Photos with calibration data

* * *

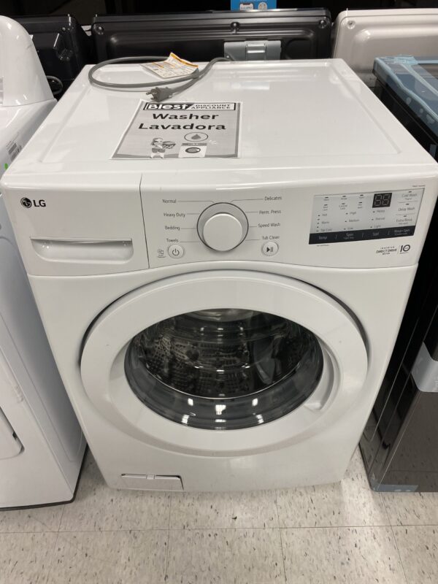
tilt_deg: -40.8
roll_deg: +2.0
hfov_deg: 53.1
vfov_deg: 67.3
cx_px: 219
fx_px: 439
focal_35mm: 26
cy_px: 292
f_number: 1.8
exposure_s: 1/64
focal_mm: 4.25
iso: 64
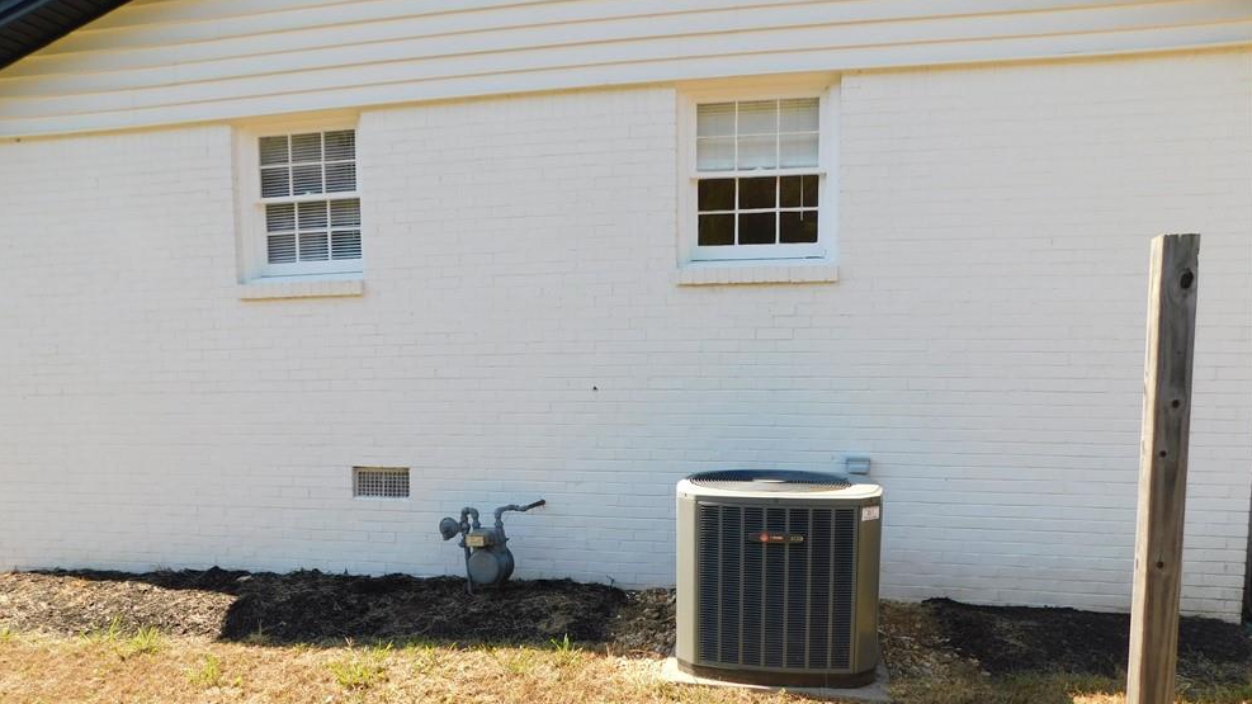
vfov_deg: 43.8
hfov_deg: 71.9
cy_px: 460
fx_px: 863
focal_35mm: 26
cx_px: 606
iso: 125
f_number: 3
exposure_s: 1/640
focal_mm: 4
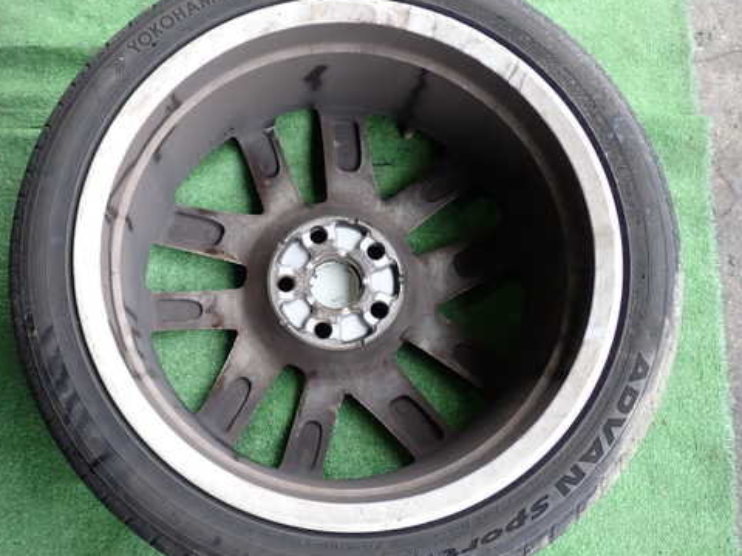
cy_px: 278
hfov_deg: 46.5
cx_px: 292
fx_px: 857
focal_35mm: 40
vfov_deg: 36.0
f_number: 2.4
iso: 200
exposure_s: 1/100
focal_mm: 5.79
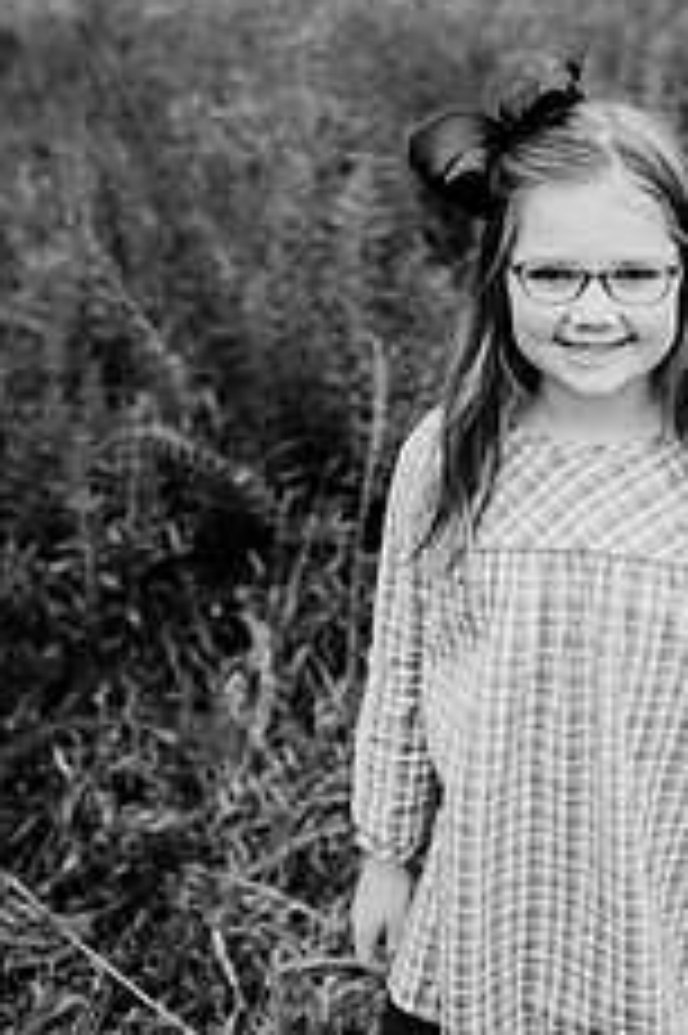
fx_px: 1349
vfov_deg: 41.1
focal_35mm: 47
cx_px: 616
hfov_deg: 27.6
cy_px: 302
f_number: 2.2
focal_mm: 24
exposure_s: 1/800
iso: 125
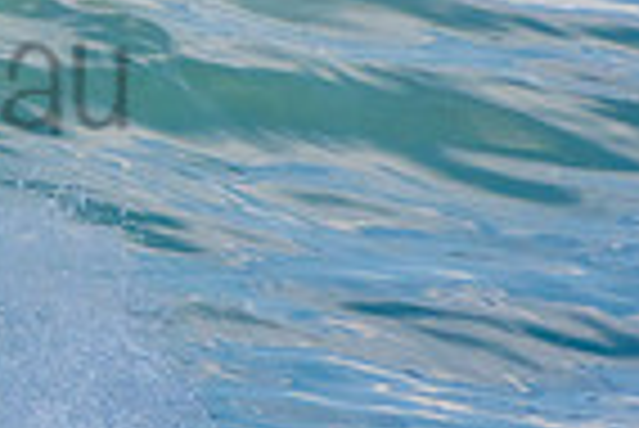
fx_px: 45006
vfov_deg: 0.5
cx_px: -346
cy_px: 25
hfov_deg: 0.8
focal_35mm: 2533
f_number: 5.6
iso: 400
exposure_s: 1/1250
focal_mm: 400
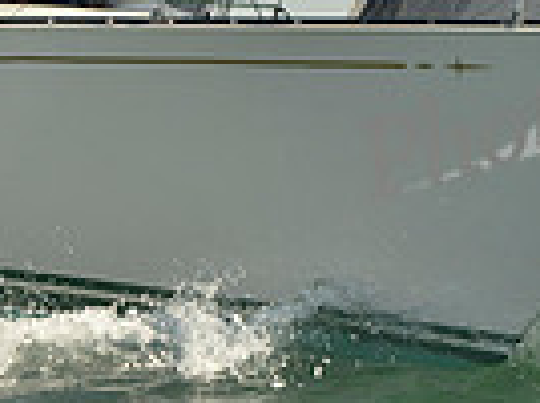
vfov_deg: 2.4
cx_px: 157
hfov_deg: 3.2
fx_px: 9748
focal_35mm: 626
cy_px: -58
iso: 200
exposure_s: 1/1250
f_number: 7.1
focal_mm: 150
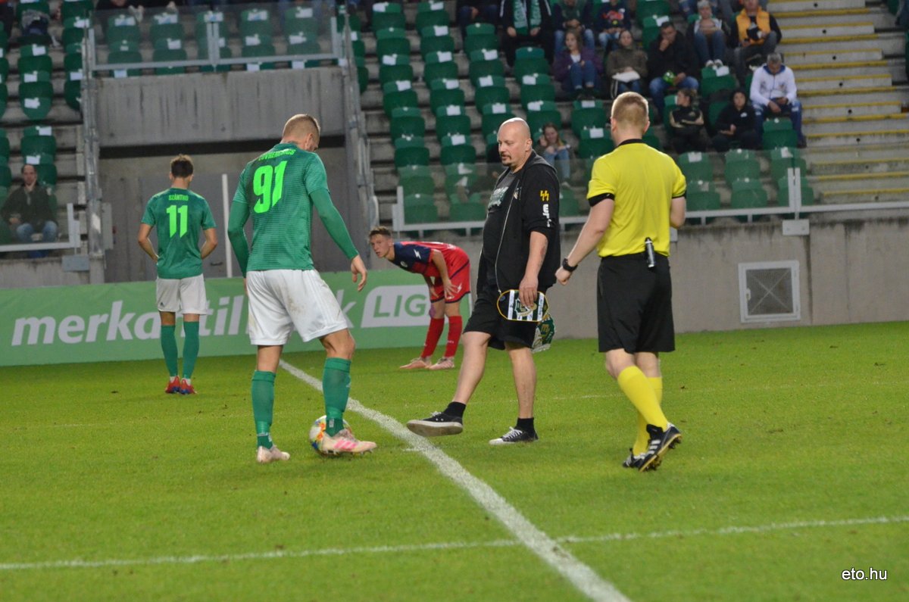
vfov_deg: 5.1
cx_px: 454
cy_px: 301
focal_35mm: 270
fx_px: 6804
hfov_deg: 7.6
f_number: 5
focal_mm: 180
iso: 2500
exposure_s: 1/500
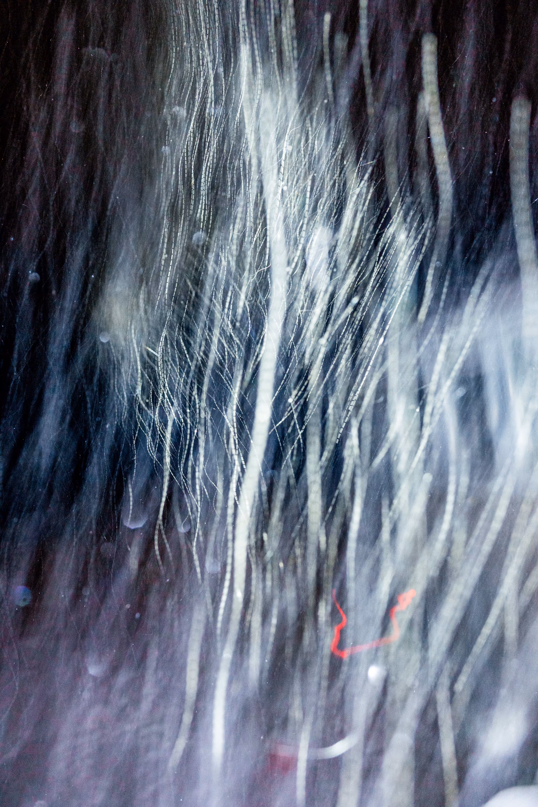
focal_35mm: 35
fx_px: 785
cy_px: 404
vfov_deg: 54.4
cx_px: 269
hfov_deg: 37.9
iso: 800
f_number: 5.6
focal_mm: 35
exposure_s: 1/1.25
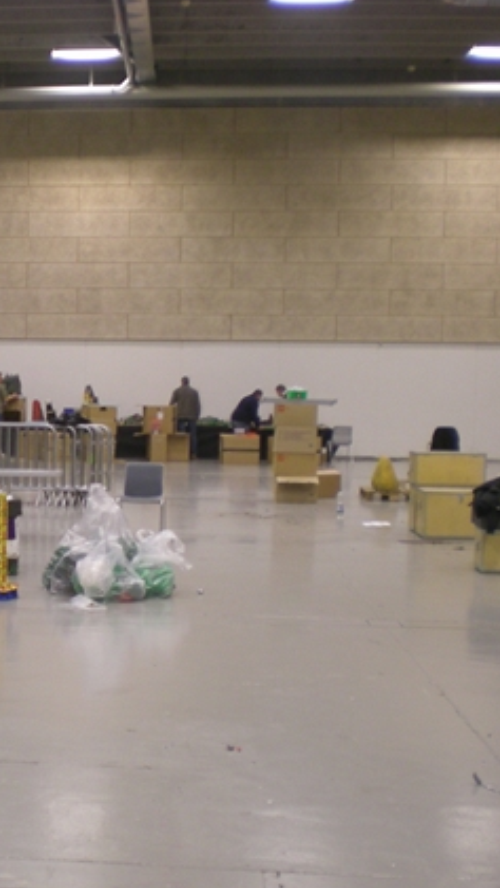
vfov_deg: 33.3
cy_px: 485
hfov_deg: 18.4
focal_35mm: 63
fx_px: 1484
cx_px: -49
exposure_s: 1/3.6
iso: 100
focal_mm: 6.3
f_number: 3.1
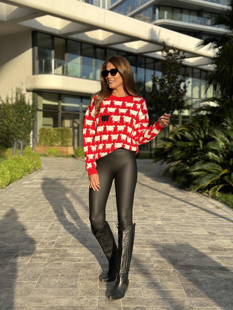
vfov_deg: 39.7
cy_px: 155
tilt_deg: -2.4
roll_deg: -1.0
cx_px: 116
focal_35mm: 48
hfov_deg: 30.3
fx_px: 431
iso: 100
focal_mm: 6.86
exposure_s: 1/2252
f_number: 1.78
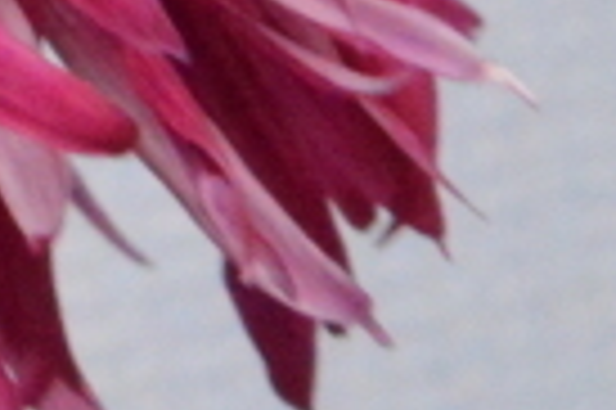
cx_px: -1034
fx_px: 38215
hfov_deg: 0.9
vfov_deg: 0.6
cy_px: -750
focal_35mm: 2236
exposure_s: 1/160
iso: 6400
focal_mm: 200
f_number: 18
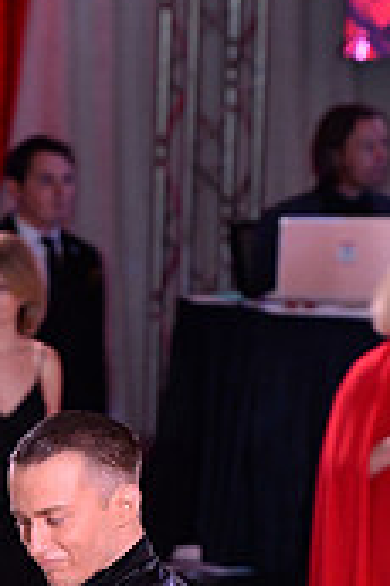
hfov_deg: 2.6
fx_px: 8450
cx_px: -114
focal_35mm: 519
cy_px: 796
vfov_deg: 4.0
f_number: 5
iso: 2000
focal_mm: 155
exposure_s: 1/250
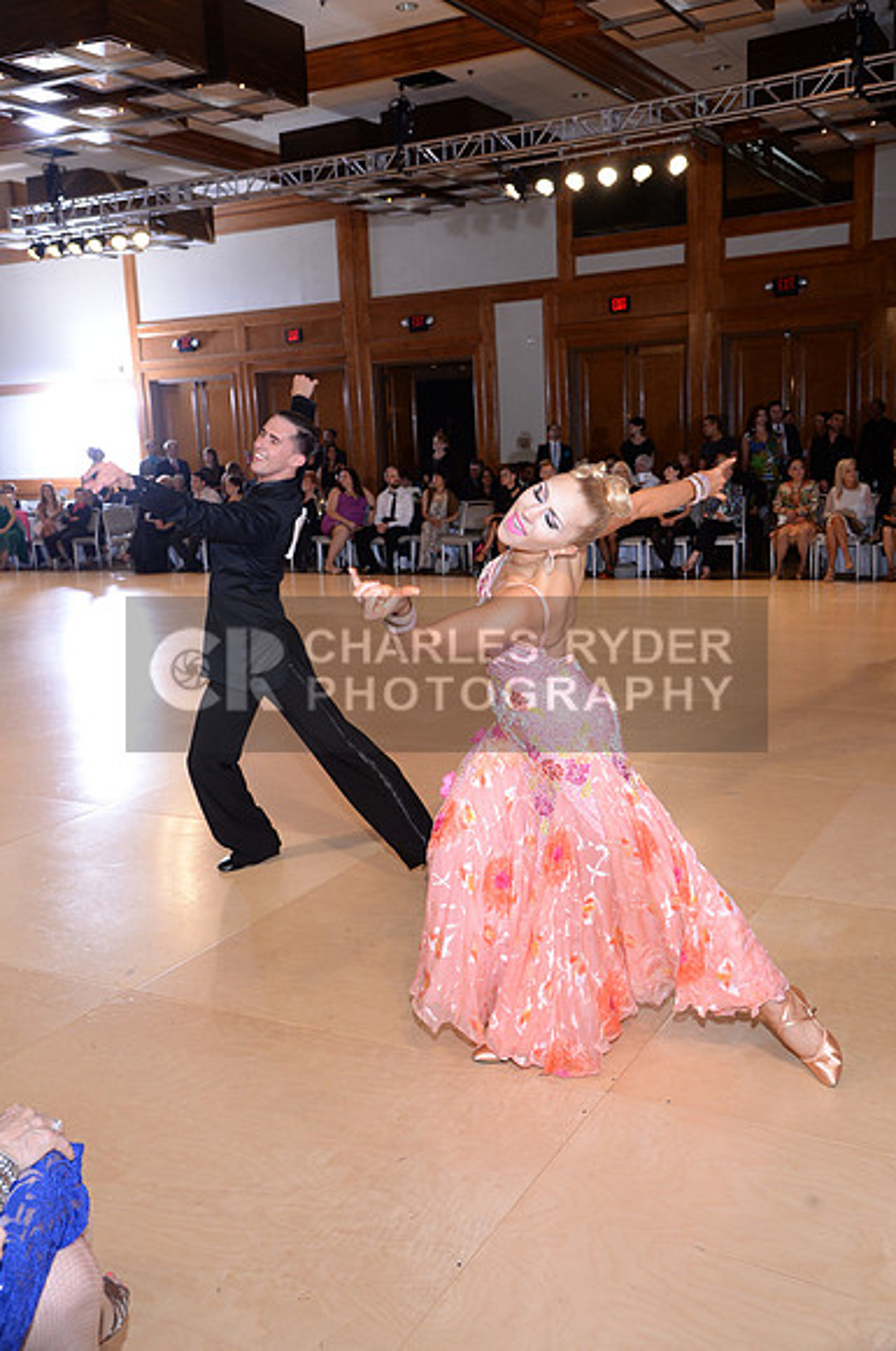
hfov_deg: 35.0
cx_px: 448
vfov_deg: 50.8
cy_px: 676
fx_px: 1423
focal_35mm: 38
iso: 1250
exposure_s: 1/250
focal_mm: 38
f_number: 5.6
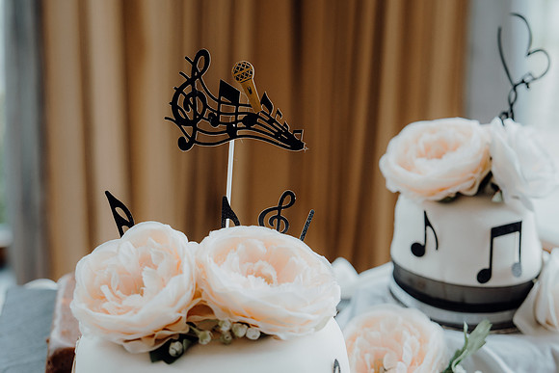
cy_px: 186
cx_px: 280
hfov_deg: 27.0
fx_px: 1165
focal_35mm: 75
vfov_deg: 18.2
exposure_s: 1/200
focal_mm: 50
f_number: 2.8
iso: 250
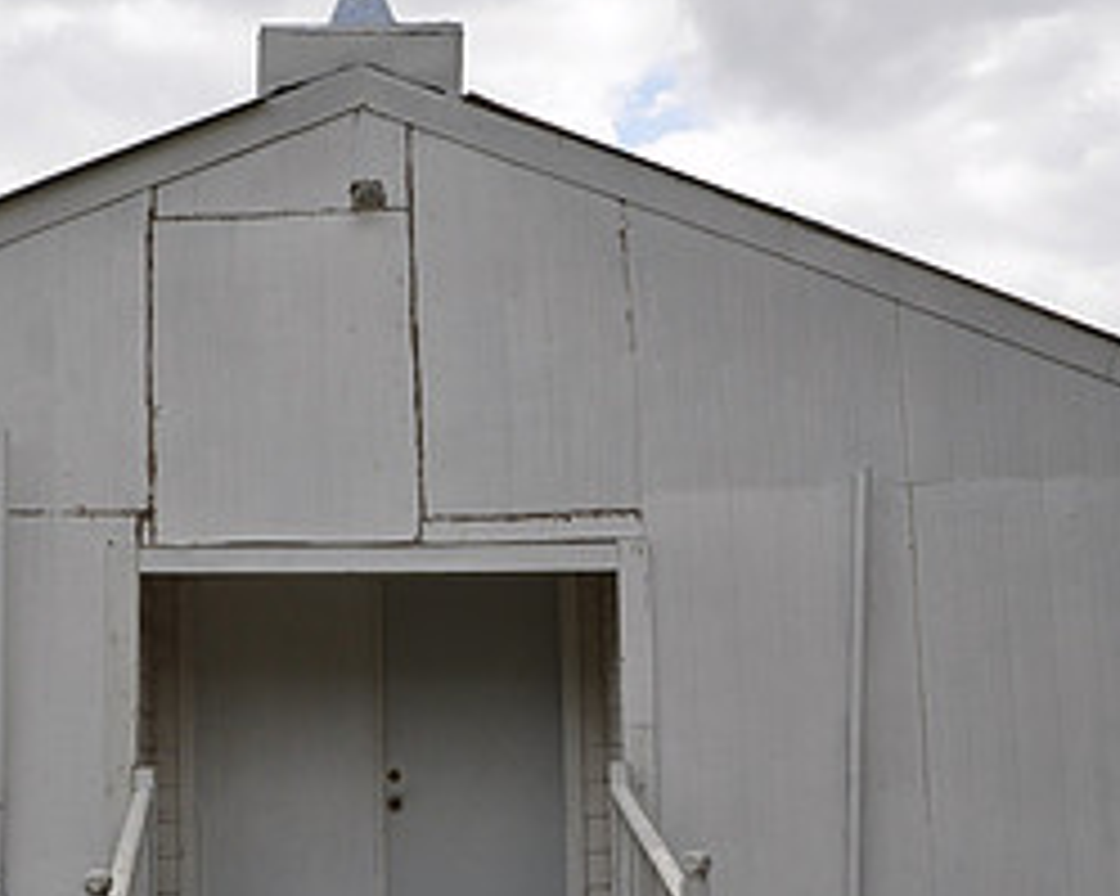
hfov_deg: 26.3
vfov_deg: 21.2
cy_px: 443
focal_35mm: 72
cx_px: 382
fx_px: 2386
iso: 200
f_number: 7.1
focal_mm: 22
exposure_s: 1/200
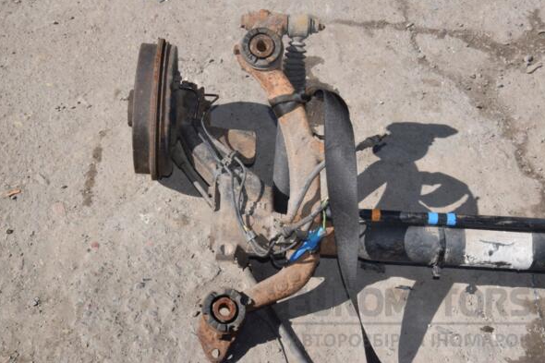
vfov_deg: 23.4
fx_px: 878
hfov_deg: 34.5
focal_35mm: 58
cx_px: 272
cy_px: 179
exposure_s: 1/200
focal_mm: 38
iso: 800
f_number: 25
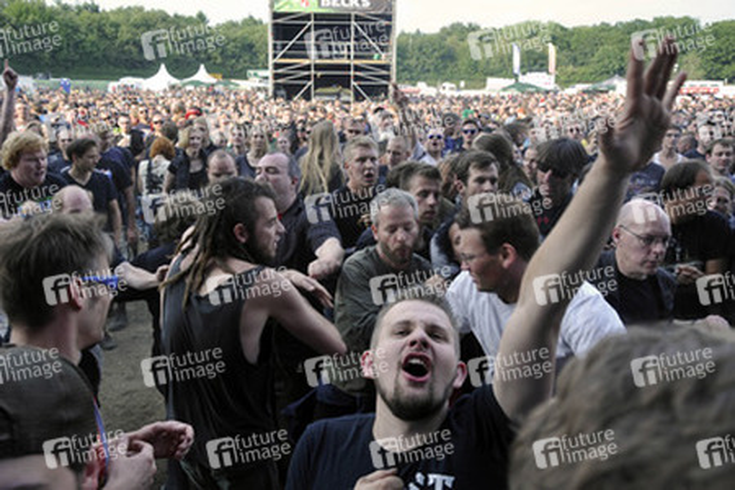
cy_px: 245
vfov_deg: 36.9
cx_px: 368
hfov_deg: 53.1
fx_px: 735
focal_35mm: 36
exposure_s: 1/160
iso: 200
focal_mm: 24
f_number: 6.3
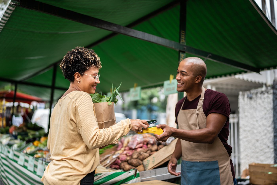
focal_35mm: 35
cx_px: 138
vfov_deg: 37.9
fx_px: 269
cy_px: 92
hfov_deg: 54.4
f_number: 1.2
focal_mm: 35
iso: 50
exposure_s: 1/800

* * *

### Directions for this task
Retype, word for word, the line containing "focal_35mm: 75" and each line after it through the end of the data, leaving any picture out.

### Result of this task
focal_35mm: 75
vfov_deg: 18.2
exposure_s: 1/200
focal_mm: 50
f_number: 2.8
iso: 250
hfov_deg: 26.3
vfov_deg: 21.2
cy_px: 443
focal_35mm: 72
cx_px: 382
fx_px: 2386
iso: 200
f_number: 7.1
focal_mm: 22
exposure_s: 1/200
vfov_deg: 23.4
fx_px: 878
hfov_deg: 34.5
focal_35mm: 58
cx_px: 272
cy_px: 179
exposure_s: 1/200
focal_mm: 38
iso: 800
f_number: 25
cy_px: 245
vfov_deg: 36.9
cx_px: 368
hfov_deg: 53.1
fx_px: 735
focal_35mm: 36
exposure_s: 1/160
iso: 200
focal_mm: 24
f_number: 6.3
focal_35mm: 35
cx_px: 138
vfov_deg: 37.9
fx_px: 269
cy_px: 92
hfov_deg: 54.4
f_number: 1.2
focal_mm: 35
iso: 50
exposure_s: 1/800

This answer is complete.